What to work on: Pick out each line of the records in which the word "lines" appears.

Records for the task:
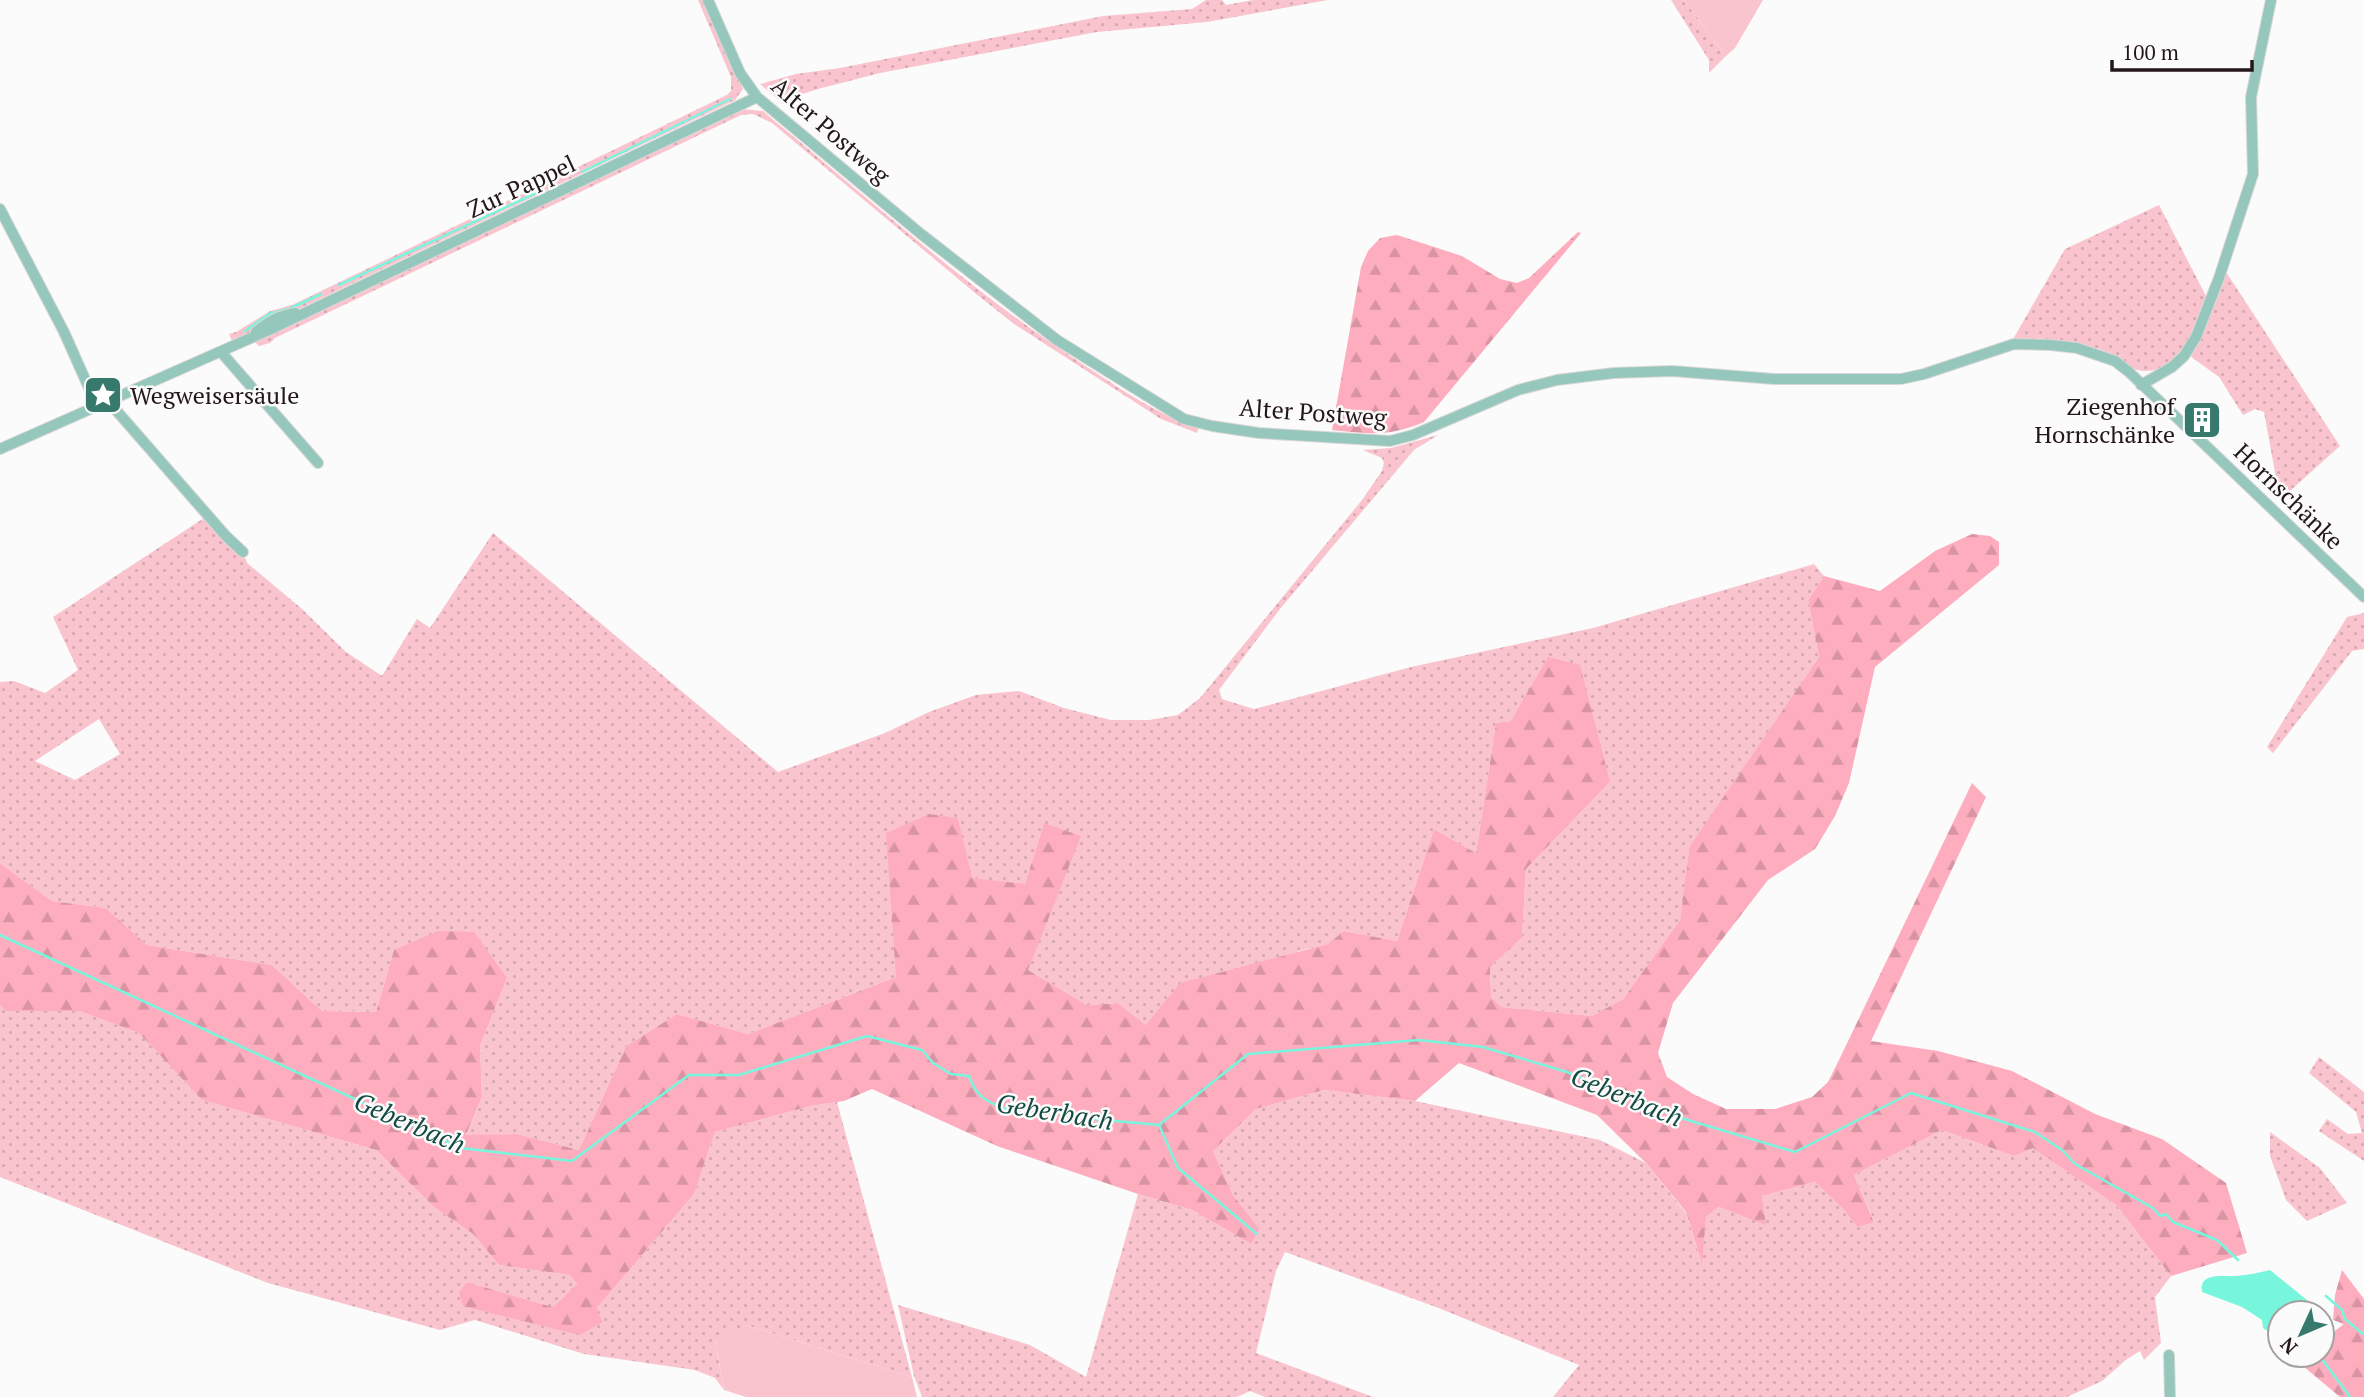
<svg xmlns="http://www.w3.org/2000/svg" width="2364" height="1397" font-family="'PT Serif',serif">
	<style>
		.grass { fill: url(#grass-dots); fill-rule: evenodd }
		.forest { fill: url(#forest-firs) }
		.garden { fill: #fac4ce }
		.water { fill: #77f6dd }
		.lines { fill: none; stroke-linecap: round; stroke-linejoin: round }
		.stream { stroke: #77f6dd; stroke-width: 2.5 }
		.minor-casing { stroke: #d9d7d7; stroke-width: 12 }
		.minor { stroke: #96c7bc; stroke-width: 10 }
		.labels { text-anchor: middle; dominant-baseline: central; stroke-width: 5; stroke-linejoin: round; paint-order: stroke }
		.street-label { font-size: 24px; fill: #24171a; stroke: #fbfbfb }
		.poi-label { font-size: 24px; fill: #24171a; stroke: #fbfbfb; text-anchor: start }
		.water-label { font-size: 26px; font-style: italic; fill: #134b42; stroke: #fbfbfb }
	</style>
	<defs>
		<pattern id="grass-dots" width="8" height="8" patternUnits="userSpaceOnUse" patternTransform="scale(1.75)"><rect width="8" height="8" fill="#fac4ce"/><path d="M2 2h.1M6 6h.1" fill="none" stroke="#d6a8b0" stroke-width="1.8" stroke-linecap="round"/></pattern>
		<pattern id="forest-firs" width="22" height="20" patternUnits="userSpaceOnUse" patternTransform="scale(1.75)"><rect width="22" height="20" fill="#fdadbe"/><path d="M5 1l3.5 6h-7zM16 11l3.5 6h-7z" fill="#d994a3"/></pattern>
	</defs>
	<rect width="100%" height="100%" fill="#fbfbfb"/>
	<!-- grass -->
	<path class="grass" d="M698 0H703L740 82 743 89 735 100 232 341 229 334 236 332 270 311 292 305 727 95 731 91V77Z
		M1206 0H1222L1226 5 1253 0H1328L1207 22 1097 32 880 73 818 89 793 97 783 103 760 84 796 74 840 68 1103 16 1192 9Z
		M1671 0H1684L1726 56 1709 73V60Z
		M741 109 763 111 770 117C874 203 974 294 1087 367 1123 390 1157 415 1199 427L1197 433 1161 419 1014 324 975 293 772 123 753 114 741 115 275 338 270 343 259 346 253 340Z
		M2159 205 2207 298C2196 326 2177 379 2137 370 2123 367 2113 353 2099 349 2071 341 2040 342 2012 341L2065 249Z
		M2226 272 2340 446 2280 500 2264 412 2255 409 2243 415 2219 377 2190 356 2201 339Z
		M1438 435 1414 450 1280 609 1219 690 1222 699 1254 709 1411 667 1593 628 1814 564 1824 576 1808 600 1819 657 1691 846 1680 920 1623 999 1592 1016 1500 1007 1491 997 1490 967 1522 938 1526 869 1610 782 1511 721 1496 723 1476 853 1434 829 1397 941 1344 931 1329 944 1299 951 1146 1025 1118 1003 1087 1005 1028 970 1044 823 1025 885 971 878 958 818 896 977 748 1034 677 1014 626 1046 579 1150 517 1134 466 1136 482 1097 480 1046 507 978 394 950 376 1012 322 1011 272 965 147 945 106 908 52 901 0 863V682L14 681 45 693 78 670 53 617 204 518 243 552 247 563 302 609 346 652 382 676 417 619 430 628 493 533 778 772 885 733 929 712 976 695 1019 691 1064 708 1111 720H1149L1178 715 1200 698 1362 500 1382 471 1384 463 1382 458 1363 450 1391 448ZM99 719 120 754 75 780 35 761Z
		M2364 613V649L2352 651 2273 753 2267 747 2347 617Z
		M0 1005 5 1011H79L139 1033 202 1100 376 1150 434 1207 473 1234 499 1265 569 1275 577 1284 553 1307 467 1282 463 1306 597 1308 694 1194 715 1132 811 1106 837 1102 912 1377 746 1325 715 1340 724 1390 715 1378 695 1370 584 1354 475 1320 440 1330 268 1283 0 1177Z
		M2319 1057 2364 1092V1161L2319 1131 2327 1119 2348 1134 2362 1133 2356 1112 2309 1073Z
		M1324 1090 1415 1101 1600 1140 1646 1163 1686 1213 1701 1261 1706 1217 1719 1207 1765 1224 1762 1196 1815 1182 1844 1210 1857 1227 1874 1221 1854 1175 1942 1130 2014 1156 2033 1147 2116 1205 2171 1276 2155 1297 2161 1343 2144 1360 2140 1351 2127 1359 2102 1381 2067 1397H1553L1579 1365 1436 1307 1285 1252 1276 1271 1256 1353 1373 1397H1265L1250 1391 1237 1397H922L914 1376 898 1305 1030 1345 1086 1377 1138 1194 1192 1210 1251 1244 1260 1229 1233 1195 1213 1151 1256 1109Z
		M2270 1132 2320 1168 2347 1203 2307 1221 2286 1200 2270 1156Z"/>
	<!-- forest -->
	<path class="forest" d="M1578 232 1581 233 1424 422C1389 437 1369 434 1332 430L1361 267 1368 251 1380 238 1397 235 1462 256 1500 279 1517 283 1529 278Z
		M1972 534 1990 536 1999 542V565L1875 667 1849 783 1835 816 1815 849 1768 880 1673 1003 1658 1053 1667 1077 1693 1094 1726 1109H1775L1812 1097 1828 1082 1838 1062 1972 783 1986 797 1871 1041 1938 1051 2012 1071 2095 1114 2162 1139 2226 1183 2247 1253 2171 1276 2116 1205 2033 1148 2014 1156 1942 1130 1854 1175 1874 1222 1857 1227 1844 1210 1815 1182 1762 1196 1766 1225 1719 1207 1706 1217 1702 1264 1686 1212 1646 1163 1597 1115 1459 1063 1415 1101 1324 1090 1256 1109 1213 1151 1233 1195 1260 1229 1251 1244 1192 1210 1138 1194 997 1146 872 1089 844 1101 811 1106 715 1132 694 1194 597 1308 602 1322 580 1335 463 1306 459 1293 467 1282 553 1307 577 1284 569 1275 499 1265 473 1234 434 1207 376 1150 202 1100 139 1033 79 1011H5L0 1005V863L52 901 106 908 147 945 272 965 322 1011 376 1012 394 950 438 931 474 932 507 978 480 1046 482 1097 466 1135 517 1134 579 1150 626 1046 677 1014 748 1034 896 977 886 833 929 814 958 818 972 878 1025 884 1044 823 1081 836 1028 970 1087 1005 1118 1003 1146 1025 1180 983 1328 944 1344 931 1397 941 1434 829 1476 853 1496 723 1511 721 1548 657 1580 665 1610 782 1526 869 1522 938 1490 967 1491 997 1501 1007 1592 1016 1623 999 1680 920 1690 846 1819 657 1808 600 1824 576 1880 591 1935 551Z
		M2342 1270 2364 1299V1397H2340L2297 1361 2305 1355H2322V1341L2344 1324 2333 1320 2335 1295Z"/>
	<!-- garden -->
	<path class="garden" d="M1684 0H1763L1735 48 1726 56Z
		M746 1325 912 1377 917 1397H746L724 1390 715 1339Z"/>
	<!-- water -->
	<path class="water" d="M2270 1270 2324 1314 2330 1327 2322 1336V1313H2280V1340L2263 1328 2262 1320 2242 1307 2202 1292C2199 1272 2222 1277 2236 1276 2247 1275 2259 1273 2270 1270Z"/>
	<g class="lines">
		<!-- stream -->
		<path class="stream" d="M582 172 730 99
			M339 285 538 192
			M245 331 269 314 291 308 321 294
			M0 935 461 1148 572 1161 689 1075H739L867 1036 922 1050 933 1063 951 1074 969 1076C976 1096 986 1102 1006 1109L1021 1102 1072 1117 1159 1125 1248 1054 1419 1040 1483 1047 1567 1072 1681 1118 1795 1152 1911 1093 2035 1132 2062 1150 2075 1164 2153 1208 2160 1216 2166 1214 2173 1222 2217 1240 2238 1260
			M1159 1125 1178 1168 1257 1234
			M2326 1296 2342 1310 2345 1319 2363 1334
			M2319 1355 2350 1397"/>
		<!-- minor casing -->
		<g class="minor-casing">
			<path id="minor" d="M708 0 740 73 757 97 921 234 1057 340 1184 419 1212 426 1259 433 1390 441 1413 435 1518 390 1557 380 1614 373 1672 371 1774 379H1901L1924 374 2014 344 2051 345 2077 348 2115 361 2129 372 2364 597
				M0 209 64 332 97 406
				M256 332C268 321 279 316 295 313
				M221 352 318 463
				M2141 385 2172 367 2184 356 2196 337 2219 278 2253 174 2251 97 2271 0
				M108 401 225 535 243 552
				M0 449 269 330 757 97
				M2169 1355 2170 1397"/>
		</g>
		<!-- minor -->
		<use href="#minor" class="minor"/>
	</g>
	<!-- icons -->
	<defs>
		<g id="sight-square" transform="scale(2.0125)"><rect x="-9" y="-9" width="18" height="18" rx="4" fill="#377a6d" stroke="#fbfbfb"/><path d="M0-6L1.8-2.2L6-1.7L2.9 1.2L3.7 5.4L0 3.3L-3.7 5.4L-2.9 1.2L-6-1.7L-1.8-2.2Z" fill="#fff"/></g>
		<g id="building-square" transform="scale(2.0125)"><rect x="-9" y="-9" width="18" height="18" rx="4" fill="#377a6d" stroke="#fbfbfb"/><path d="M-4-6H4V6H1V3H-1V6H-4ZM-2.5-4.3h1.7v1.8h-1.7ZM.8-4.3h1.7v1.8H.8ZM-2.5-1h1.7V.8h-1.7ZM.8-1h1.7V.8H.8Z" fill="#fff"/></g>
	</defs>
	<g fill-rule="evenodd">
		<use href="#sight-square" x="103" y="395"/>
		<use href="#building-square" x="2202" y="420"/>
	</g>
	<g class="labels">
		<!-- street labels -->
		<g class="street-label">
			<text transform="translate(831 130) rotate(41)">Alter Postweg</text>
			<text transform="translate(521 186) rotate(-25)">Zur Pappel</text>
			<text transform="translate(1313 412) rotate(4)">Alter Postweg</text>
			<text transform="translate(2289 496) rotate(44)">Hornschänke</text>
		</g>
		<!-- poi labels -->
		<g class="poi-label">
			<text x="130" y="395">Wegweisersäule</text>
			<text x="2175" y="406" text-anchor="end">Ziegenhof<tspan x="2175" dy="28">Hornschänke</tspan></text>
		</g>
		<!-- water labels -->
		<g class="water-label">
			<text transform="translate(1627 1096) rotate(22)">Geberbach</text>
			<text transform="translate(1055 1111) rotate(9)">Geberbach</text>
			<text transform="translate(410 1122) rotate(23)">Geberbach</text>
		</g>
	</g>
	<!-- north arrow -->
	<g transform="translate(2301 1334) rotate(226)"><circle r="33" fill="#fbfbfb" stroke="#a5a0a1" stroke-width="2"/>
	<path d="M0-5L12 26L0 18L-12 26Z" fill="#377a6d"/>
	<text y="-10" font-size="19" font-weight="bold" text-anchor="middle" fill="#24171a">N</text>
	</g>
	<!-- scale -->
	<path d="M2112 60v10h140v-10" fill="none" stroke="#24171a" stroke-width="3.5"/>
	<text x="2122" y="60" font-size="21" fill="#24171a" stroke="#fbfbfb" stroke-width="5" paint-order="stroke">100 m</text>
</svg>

Worked solution:
		.lines { fill: none; stroke-linecap: round; stroke-linejoin: round }
	<g class="lines">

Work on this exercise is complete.